Freshwater fish, either semidormant (eels) or active through an elevated metabolism, are protected under the ice by their body fluids, which freeze at a lower temperature than fresh water. Marine fish migrate to deeper water or, like cod, sculpin and flounder, produce antifreeze compounds (peptides or glycopeptides) for resistance to freezing in ice-laden shallow salt water.

Amphibians and reptiles survive winter lying dormant under decaying logs, in rock crevices, caves or burrows of other animals. Many amphibians shelter in streambanks or near springs, or burrow in mud of swamps, ponds and lake bottoms where turtles and salamanders also overwinter. Like many ectotherms, red-spotted newts can adjust metabolism over time to become acclimatized to cold and remain active in water.

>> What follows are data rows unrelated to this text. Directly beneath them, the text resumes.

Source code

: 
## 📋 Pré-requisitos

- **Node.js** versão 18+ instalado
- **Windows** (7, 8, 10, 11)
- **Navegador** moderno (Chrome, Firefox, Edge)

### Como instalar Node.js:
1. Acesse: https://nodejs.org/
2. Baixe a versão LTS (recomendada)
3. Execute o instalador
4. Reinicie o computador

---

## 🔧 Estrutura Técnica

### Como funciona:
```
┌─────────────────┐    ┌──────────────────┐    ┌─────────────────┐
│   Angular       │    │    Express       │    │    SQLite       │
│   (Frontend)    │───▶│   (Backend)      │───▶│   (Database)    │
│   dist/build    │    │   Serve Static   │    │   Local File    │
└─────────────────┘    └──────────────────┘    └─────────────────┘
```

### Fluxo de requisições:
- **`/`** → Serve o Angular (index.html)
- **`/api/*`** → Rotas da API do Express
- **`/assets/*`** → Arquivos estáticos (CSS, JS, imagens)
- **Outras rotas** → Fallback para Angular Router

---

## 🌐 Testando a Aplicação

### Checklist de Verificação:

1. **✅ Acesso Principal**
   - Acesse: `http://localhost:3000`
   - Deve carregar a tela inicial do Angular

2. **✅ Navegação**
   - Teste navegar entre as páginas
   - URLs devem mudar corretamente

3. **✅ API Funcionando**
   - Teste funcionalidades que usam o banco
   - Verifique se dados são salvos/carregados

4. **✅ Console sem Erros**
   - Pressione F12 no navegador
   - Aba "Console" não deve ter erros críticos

Blue-spotted salamanders, likely freeze-tolerant animals, may migrate over snow and ice in temperatures of 1° to 3° C.

Stream and lake-bottom hibernators such as green and leopard frogs, although torpid in water temperatures of 0.5° to 2° C, are capable of swimming. Bullfrogs survive in deep ponds where adequate oxygen is available. Toads burrow down into the soil to overwinter. A few amphibians and reptiles remain above ground in winter, protected only by moss, ground litter and snow.

Freeze-tolerant species such as wood frogs and spring peepers convert liver glycogen to glucose, which acts as an antifreeze to prevent cells from freezing but allows extracellular ice. With an ice content of 60-65%, the heart stops, breathing ceases and the frog survives through anaerobic metabolism. If temperatures drop below -7º C, these frogs will die; thus snow cover is important for their survival.

Snakes, sometimes in mixed species groups, gather in rock dens. Garter snakes, which are freeze-tolerant, may travel several kilometres to overwinter in the same site each year. With climate change Canadian winters have become variable with periods of thawing and freezing during winter. Many invertebrates, amphibians and snakes may become vulnerable and even die if they begin to move around during warm spells but then get caught by a freezing spell.